▶ [ACTIVITY]: Repeat the data word for word. Do not include the pictures.

▶ [DATA SHOWN]:
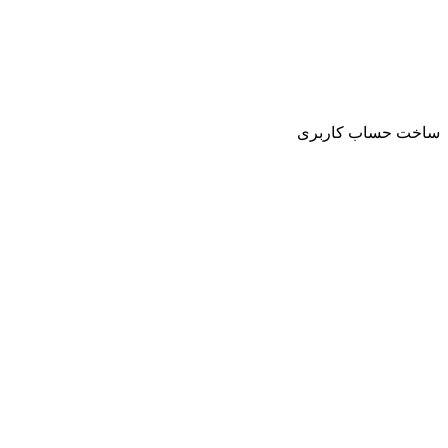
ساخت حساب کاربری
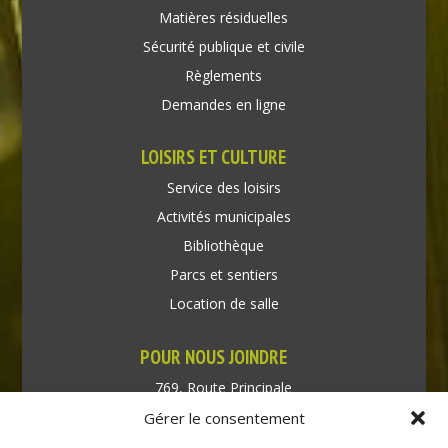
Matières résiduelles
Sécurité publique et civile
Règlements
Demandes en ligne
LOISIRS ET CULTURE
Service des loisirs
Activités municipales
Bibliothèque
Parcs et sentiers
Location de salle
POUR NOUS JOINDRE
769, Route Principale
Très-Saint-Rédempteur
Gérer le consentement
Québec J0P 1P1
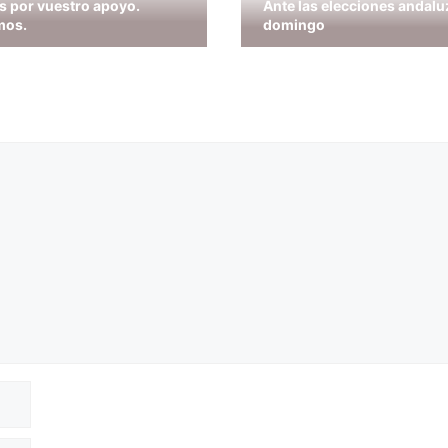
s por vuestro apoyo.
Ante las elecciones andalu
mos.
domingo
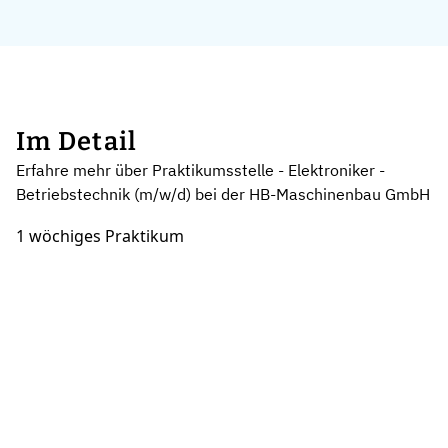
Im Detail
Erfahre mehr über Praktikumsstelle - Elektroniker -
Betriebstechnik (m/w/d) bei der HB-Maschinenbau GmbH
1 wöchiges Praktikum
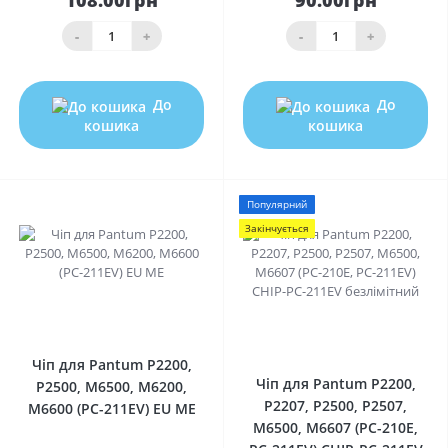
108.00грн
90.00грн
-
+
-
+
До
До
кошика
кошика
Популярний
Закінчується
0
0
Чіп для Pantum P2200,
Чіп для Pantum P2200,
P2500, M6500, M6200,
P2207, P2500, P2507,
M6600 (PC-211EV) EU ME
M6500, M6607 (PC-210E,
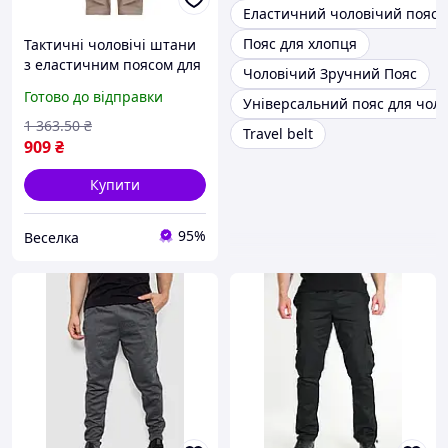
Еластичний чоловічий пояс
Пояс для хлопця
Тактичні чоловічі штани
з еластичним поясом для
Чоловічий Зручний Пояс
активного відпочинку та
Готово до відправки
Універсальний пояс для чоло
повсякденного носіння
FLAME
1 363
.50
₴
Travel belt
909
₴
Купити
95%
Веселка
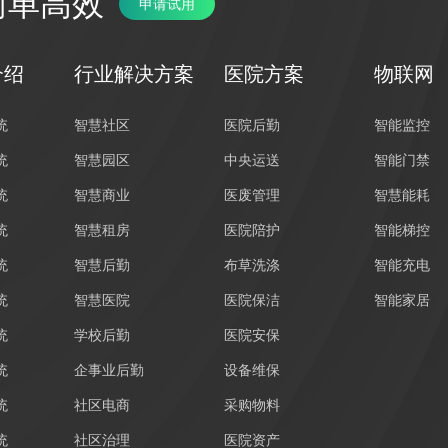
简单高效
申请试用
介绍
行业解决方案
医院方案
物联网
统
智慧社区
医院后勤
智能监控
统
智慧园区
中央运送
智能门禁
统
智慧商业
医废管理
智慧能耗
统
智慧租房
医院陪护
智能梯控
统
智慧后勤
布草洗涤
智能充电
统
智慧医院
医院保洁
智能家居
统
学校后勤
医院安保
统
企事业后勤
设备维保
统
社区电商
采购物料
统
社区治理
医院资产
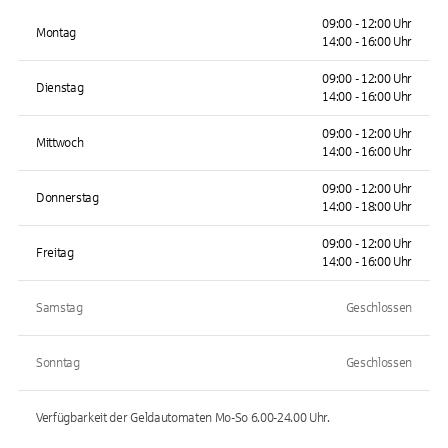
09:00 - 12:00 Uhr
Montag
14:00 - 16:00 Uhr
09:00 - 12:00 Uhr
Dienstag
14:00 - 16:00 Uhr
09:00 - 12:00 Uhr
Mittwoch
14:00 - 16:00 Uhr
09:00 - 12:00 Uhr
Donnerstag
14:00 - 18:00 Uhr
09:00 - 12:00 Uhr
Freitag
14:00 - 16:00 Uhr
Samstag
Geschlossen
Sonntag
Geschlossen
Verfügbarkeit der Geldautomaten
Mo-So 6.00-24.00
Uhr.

▶ [EXPECTED ANSWER]:
ساخت حساب کاربری
Matières résiduelles
Sécurité publique et civile
Règlements
Demandes en ligne
LOISIRS ET CULTURE
Service des loisirs
Activités municipales
Bibliothèque
Parcs et sentiers
Location de salle
POUR NOUS JOINDRE
769, Route Principale
Très-Saint-Rédempteur
Gérer le consentement
Québec J0P 1P1
s por vuestro apoyo.
Ante las elecciones andalu
mos.
domingo
Im Detail
Erfahre mehr über Praktikumsstelle - Elektroniker -
Betriebstechnik (m/w/d) bei der HB-Maschinenbau GmbH
1 wöchiges Praktikum
108.00грн
90.00грн
-
+
-
+
До
До
кошика
кошика
Популярний
Закінчується
0
0
Чіп для Pantum P2200,
Чіп для Pantum P2200,
P2500, M6500, M6200,
P2207, P2500, P2507,
M6600 (PC-211EV) EU ME
M6500, M6607 (PC-210E,
Еластичний чоловічий пояс
Пояс для хлопця
Тактичні чоловічі штани
з еластичним поясом для
Чоловічий Зручний Пояс
активного відпочинку та
Готово до відправки
Універсальний пояс для чоло
повсякденного носіння
FLAME
1 363
.50
₴
Travel belt
909
₴
Купити
95%
Веселка
简单高效
申请试用
介绍
行业解决方案
医院方案
物联网
统
智慧社区
医院后勤
智能监控
统
智慧园区
中央运送
智能门禁
统
智慧商业
医废管理
智慧能耗
统
智慧租房
医院陪护
智能梯控
统
智慧后勤
布草洗涤
智能充电
统
智慧医院
医院保洁
智能家居
统
学校后勤
医院安保
统
企事业后勤
设备维保
统
社区电商
采购物料
统
社区治理
医院资产
09:00 - 12:00 Uhr
Montag
14:00 - 16:00 Uhr
09:00 - 12:00 Uhr
Dienstag
14:00 - 16:00 Uhr
09:00 - 12:00 Uhr
Mittwoch
14:00 - 16:00 Uhr
09:00 - 12:00 Uhr
Donnerstag
14:00 - 18:00 Uhr
09:00 - 12:00 Uhr
Freitag
14:00 - 16:00 Uhr
Samstag
Geschlossen
Sonntag
Geschlossen
Verfügbarkeit der Geldautomaten
Mo-So 6.00-24.00
Uhr.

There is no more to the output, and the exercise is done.